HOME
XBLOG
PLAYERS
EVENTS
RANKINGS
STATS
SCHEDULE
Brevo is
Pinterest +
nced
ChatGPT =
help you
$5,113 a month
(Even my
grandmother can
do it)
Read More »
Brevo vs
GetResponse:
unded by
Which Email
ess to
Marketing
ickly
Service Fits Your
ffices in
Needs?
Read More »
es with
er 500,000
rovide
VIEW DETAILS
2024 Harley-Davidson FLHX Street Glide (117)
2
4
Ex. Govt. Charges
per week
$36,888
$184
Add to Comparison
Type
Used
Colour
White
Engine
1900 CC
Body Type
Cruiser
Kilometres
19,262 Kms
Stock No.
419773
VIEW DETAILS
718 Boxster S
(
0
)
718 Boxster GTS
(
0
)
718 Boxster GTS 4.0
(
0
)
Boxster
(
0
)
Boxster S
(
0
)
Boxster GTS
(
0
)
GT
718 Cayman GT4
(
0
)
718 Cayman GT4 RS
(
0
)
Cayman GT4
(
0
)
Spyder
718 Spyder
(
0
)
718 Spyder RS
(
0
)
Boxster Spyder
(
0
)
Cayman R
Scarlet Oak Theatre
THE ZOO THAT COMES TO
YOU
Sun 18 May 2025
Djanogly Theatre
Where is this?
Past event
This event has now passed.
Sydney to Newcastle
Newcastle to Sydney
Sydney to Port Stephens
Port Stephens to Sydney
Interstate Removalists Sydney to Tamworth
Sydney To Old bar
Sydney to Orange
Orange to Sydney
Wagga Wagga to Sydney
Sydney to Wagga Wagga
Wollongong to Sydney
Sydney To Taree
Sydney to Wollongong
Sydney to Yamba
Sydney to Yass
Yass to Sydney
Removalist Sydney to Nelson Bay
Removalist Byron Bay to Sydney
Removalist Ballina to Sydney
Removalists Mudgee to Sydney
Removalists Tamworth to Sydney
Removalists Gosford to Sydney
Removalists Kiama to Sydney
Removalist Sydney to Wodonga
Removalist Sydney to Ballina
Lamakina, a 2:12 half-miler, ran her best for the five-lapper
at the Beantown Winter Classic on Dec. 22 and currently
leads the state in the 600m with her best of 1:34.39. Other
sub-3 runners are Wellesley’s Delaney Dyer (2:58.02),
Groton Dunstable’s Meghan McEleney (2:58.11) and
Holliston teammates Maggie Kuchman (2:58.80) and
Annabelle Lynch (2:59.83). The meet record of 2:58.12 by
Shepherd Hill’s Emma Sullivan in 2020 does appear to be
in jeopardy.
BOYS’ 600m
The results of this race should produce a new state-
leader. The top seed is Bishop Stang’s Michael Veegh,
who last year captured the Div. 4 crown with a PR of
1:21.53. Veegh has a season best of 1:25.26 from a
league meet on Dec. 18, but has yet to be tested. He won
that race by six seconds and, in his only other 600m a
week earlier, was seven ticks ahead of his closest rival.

········

Reproduce the text of each item above verbatim, keeping every line in its original order.

**Task answer:**
HOME
XBLOG
PLAYERS
EVENTS
RANKINGS
STATS
SCHEDULE
Brevo is
Pinterest +
nced
ChatGPT =
help you
$5,113 a month
(Even my
grandmother can
do it)
Read More »
Brevo vs
GetResponse:
unded by
Which Email
ess to
Marketing
ickly
Service Fits Your
ffices in
Needs?
Read More »
es with
er 500,000
rovide
VIEW DETAILS
2024 Harley-Davidson FLHX Street Glide (117)
2
4
Ex. Govt. Charges
per week
$36,888
$184
Add to Comparison
Type
Used
Colour
White
Engine
1900 CC
Body Type
Cruiser
Kilometres
19,262 Kms
Stock No.
419773
VIEW DETAILS
718 Boxster S
(
0
)
718 Boxster GTS
(
0
)
718 Boxster GTS 4.0
(
0
)
Boxster
(
0
)
Boxster S
(
0
)
Boxster GTS
(
0
)
GT
718 Cayman GT4
(
0
)
718 Cayman GT4 RS
(
0
)
Cayman GT4
(
0
)
Spyder
718 Spyder
(
0
)
718 Spyder RS
(
0
)
Boxster Spyder
(
0
)
Cayman R
Scarlet Oak Theatre
THE ZOO THAT COMES TO
YOU
Sun 18 May 2025
Djanogly Theatre
Where is this?
Past event
This event has now passed.
Sydney to Newcastle
Newcastle to Sydney
Sydney to Port Stephens
Port Stephens to Sydney
Interstate Removalists Sydney to Tamworth
Sydney To Old bar
Sydney to Orange
Orange to Sydney
Wagga Wagga to Sydney
Sydney to Wagga Wagga
Wollongong to Sydney
Sydney To Taree
Sydney to Wollongong
Sydney to Yamba
Sydney to Yass
Yass to Sydney
Removalist Sydney to Nelson Bay
Removalist Byron Bay to Sydney
Removalist Ballina to Sydney
Removalists Mudgee to Sydney
Removalists Tamworth to Sydney
Removalists Gosford to Sydney
Removalists Kiama to Sydney
Removalist Sydney to Wodonga
Removalist Sydney to Ballina
Lamakina, a 2:12 half-miler, ran her best for the five-lapper
at the Beantown Winter Classic on Dec. 22 and currently
leads the state in the 600m with her best of 1:34.39. Other
sub-3 runners are Wellesley’s Delaney Dyer (2:58.02),
Groton Dunstable’s Meghan McEleney (2:58.11) and
Holliston teammates Maggie Kuchman (2:58.80) and
Annabelle Lynch (2:59.83). The meet record of 2:58.12 by
Shepherd Hill’s Emma Sullivan in 2020 does appear to be
in jeopardy.
BOYS’ 600m
The results of this race should produce a new state-
leader. The top seed is Bishop Stang’s Michael Veegh,
who last year captured the Div. 4 crown with a PR of
1:21.53. Veegh has a season best of 1:25.26 from a
league meet on Dec. 18, but has yet to be tested. He won
that race by six seconds and, in his only other 600m a
week earlier, was seven ticks ahead of his closest rival.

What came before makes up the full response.